▸ Objective: Can you copy, word for word, the naming lines in every one of the rows below, leaving the pictures out of your answer?

▸ Data to use:
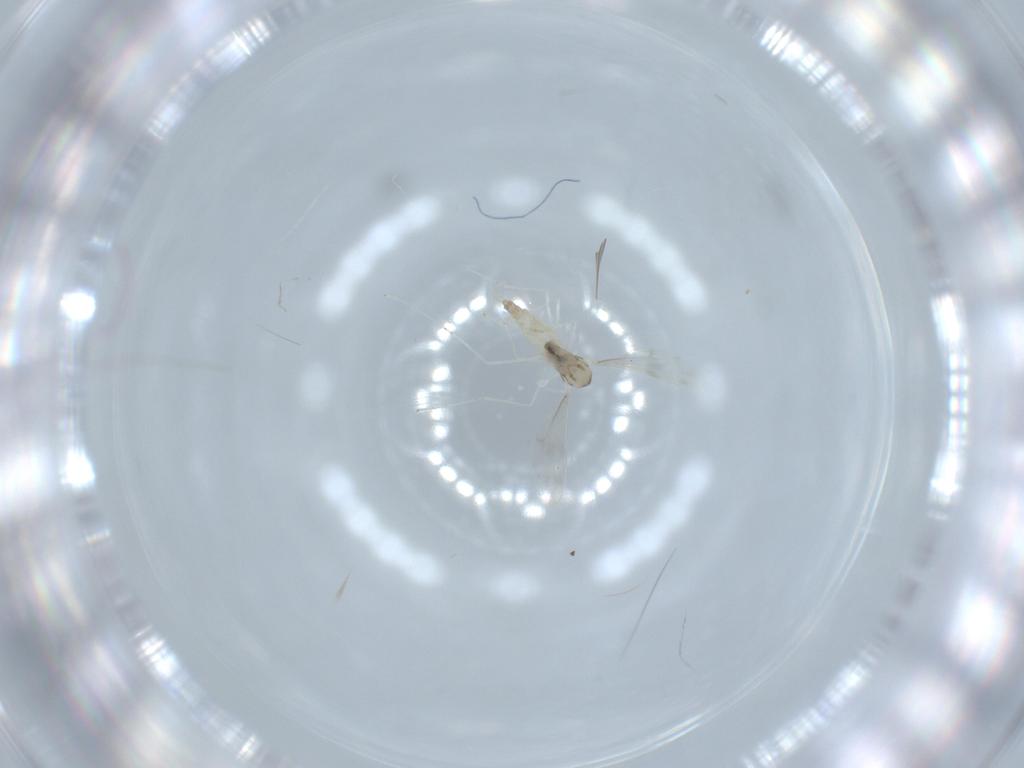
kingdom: Animalia
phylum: Arthropoda
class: Insecta
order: Diptera
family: Cecidomyiidae
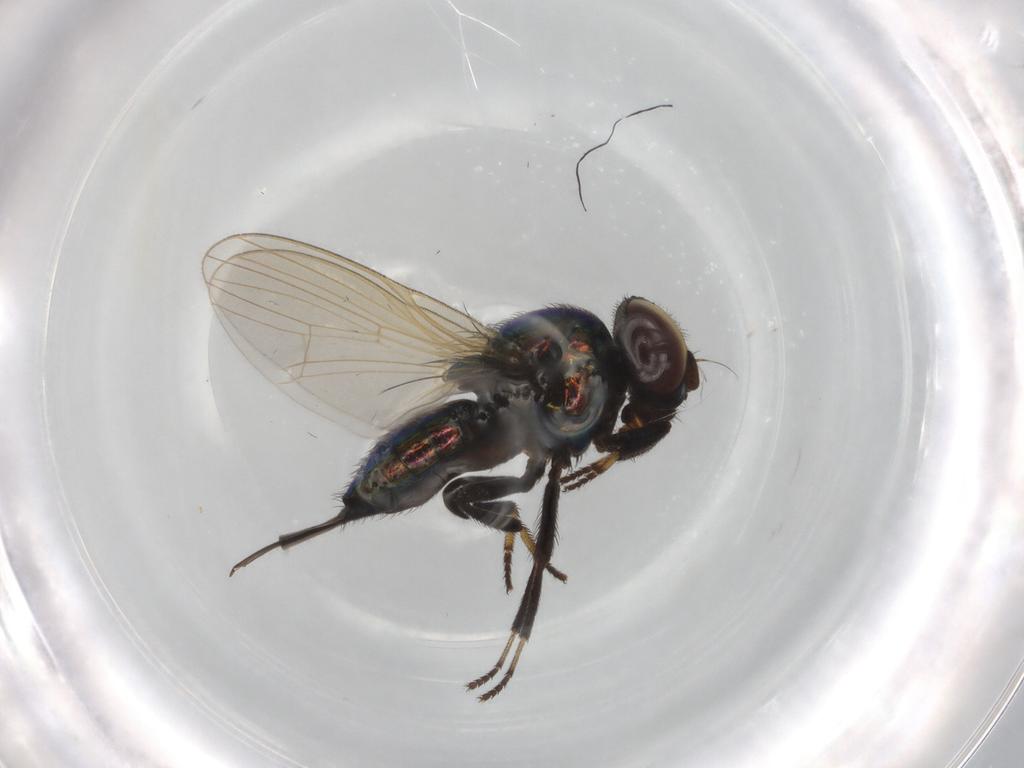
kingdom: Animalia
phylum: Arthropoda
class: Insecta
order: Diptera
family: Lonchaeidae
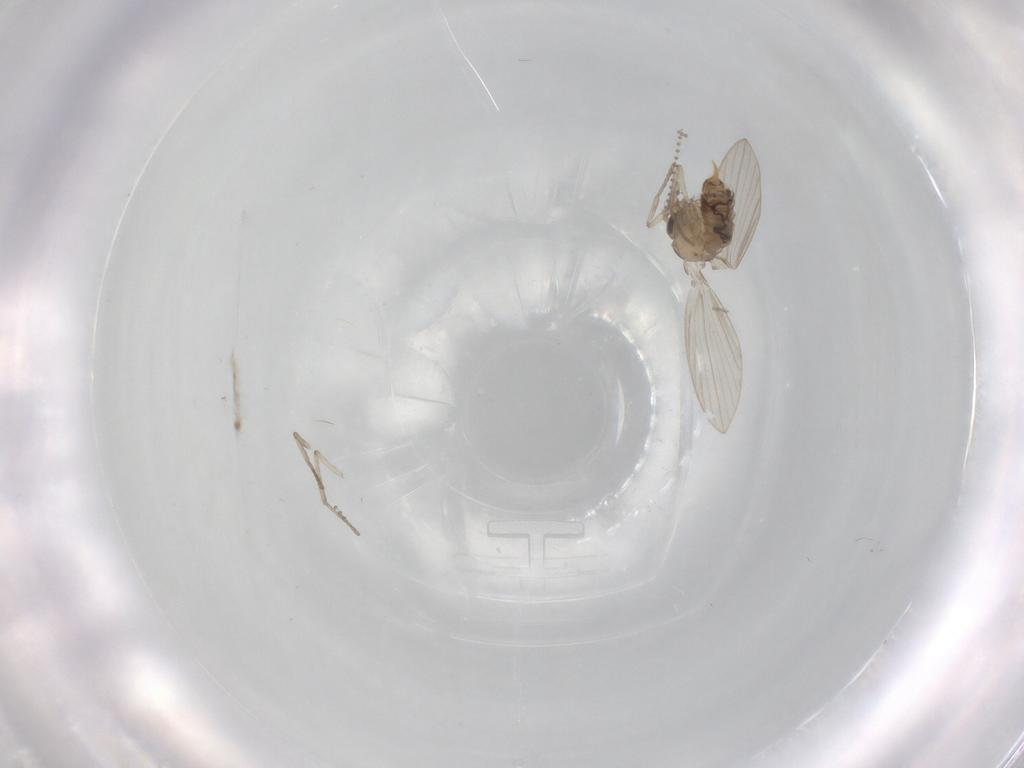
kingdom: Animalia
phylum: Arthropoda
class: Insecta
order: Diptera
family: Psychodidae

▸ Solved exercise:
kingdom: Animalia
phylum: Arthropoda
class: Insecta
order: Diptera
family: Cecidomyiidae
kingdom: Animalia
phylum: Arthropoda
class: Insecta
order: Diptera
family: Lonchaeidae
kingdom: Animalia
phylum: Arthropoda
class: Insecta
order: Diptera
family: Psychodidae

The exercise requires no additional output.